-- Exercise --
Copy every line of text in the data below word for word, without the pictures.

Stored data:
▬▬▬▬▬▬▬▬▬▬
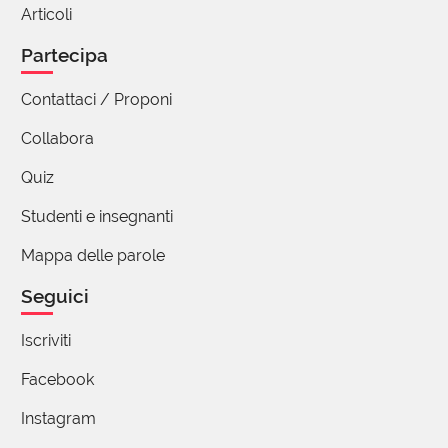
Articoli
Partecipa
Contattaci / Proponi
Collabora
Quiz
Studenti e insegnanti
Mappa delle parole
Seguici
Iscriviti
Facebook
Instagram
▬▬▬▬▬▬▬▬▬▬
-- Written solution --
Articoli
Partecipa
Contattaci / Proponi
Collabora
Quiz
Studenti e insegnanti
Mappa delle parole
Seguici
Iscriviti
Facebook
Instagram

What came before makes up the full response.